Atmosferin ve hava kirliliğinin insan sıhhatini direkt etkilediğini lisana getiren Medicana Bahçelievler Hastanesi Göz Hastalıkları Uzmanı Dr. Özgür Yaşar, “Yapılan araştırmalara nazaran 2040’ta 300 milyon insanın sarı nokta hastalığı münasebetiyle görme kayıplarıyla karşı karşıya kalabileceği öngörülüyor. Bu durum hava kirliliği ve hava partiküllerinin içeriğinden kaynaklanıyor. Nitrik oksit, sülfür ve başka bileşenler sıhhatimizi nasıl etkiliyorsa göz sıhhatimizi da o derece etkilediği ortada. Yapılan istatistiki çalışmalarda önemli oranda bir sayı ortaya çıkıyor. Hava kirliliğinin sarı nokta hastalığına yol açtığı ve sarı nokta sebebiyle de 300 milyon insanın körlükle karşı karşıya kalabileceği öngörülüyor” dedi.
“YAŞLILAR RİSK ALTINDA”
Sarı nokta hastalığıyla ilgili bilhassa 65 yaş üstü bireylerin risk altında olduğunu söyleyen Dr. Özgür Yaşar, “Bu hastalık Avrupa’da, renkli gözlü ve beyaz derili insanlarda çok daha fazla görülüyor. Bu şahısların göz ve cilt renkleri nedeniyle hava kirliliğinden daha çok etkilendikleri biliniyor. Ayrıyeten, kolesterol, hipertansiyon ve damar hastalıkları ile ailesinde sarı nokta hastası bulunan şahıslar sarı nokta hastalığına daha yatkındır. Hava kirliliğiyle birlikte risk daha da artıyor” diye konuştu.
“SİGARA GÖZ SIHHATİNİ DA BOZUYOR”
Sigaranın da göz sıhhatini direk etkilediğini söyleyen Uzm. Dr. Yaşar, “Sigara, hem sarı nokta hastalığının gelişimini hem de katarakt oluşumunu artırıyor. Sigara her anlamada gözün düşmanıdır” tabirlerini kullandı.

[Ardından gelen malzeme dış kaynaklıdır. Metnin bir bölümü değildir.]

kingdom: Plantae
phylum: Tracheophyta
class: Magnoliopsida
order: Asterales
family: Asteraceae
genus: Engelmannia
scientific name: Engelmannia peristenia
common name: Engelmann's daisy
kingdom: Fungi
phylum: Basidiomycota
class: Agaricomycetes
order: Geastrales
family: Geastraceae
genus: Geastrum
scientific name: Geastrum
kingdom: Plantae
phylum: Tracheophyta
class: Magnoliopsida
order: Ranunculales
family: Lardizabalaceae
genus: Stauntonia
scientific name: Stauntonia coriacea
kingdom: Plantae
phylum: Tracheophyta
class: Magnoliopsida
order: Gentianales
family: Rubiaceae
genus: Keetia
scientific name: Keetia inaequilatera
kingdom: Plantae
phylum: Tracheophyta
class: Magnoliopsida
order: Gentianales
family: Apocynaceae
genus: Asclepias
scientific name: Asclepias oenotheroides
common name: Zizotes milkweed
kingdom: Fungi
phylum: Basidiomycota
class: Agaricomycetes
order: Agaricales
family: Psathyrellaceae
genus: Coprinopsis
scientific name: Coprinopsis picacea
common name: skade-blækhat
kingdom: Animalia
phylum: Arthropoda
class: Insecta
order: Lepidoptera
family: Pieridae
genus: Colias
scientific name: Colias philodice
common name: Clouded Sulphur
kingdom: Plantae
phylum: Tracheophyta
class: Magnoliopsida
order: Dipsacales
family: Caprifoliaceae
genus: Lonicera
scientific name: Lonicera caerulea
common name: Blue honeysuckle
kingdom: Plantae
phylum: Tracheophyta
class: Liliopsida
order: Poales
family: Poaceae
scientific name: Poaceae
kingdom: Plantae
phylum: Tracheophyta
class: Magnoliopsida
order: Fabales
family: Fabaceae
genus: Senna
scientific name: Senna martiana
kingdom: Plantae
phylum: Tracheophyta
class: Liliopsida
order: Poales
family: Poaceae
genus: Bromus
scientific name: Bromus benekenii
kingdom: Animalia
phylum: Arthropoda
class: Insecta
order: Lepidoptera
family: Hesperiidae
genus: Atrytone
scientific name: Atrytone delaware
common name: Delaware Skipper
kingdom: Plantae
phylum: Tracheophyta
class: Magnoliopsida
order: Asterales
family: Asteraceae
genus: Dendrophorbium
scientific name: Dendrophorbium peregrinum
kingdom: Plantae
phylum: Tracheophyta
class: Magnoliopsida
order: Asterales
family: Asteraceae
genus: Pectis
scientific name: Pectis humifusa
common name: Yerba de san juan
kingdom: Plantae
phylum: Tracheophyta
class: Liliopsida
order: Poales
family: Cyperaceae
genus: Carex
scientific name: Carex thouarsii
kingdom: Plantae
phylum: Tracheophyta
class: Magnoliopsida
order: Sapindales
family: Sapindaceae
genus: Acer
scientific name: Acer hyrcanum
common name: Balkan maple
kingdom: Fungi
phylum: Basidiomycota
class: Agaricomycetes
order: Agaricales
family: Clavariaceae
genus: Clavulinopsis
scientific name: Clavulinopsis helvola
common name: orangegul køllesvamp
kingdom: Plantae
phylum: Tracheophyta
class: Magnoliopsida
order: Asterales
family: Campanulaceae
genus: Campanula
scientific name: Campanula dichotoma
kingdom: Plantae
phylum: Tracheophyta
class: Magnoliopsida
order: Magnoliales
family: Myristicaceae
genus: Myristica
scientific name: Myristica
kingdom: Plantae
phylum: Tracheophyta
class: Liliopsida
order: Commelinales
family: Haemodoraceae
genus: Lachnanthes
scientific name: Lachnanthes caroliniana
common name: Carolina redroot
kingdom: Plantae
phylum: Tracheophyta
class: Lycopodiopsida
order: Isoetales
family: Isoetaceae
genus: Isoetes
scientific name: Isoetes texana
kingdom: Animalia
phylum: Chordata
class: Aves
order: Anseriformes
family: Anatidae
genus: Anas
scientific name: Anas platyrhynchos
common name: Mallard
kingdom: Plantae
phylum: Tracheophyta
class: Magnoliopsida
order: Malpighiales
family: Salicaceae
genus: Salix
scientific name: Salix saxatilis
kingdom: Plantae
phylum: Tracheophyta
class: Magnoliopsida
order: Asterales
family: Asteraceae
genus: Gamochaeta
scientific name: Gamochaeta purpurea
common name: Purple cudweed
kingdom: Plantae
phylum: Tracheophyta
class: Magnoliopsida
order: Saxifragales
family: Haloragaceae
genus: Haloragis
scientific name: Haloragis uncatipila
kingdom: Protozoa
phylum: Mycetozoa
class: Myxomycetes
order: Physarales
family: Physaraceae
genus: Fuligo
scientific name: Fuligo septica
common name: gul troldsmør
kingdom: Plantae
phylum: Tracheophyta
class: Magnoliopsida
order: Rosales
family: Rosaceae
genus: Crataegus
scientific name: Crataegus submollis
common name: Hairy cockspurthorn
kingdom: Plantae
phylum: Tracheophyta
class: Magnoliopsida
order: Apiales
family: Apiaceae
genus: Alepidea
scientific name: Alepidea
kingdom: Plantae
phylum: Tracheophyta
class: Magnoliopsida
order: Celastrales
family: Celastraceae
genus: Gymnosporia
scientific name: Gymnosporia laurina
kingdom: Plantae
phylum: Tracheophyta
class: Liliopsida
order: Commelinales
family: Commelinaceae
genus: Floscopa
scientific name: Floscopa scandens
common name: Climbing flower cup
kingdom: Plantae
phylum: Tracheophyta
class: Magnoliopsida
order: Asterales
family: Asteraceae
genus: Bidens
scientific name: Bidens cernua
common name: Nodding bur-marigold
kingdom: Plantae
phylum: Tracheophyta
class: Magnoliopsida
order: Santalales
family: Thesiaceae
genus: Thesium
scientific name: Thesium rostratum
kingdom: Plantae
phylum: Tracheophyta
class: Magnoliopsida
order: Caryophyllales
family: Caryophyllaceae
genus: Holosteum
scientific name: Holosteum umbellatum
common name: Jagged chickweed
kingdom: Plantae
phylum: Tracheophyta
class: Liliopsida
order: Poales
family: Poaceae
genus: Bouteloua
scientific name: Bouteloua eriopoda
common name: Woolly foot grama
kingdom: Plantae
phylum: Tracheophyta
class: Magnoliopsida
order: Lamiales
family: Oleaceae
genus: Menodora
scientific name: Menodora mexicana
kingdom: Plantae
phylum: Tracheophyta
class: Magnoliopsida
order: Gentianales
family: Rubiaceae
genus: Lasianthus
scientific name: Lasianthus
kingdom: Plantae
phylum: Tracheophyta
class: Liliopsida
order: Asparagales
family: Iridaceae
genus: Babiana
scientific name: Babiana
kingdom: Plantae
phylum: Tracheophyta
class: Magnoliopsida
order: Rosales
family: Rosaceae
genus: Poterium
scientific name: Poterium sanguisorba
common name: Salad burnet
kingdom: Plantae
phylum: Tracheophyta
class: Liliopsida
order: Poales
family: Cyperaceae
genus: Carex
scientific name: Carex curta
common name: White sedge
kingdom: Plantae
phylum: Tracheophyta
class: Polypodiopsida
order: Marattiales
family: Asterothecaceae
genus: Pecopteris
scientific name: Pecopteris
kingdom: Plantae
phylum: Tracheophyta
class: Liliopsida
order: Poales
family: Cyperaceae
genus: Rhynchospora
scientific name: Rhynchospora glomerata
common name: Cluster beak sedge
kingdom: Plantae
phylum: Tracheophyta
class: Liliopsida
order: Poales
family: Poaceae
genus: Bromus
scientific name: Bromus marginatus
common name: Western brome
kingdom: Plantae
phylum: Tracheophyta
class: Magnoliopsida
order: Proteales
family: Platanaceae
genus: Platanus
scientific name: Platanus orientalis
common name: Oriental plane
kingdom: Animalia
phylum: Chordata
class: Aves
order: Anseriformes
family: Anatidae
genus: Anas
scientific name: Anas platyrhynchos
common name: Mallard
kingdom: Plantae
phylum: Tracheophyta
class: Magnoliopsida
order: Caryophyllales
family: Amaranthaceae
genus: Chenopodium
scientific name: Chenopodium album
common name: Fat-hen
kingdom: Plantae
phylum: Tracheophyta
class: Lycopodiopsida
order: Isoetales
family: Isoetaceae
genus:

Göz sıhhati için öncelikle istikrarlı beslenmek gerektiğine değinen Özgür Yaşar, şöyle devam etti:
“A, C ve E vitamini ile selenyum, çinko ve antioksidan istikametin varlıklı besinlerle beslenmemiz gerekiyor. İşlenmiş besinlerden uzak durmalıyız. Kırmızı et üzere bedenimizi oksitleyebilecek beslenme üslubundan uzak durmalıyız. Güneşten mümkün mertebe gözlerimizi korumalıyız. Altı ayda bir göz hekimine gitmeliyiz. Hiç semptom vermeden bile birtakım hastalıklara yakalanabiliyoruz. Bunlardan en kıymetlisi olan glokom da (göz tansiyonu) hiç semptom vermiyor. Bu nedenle sistemli olarak denetimlerimizi yaptırmalıyız.”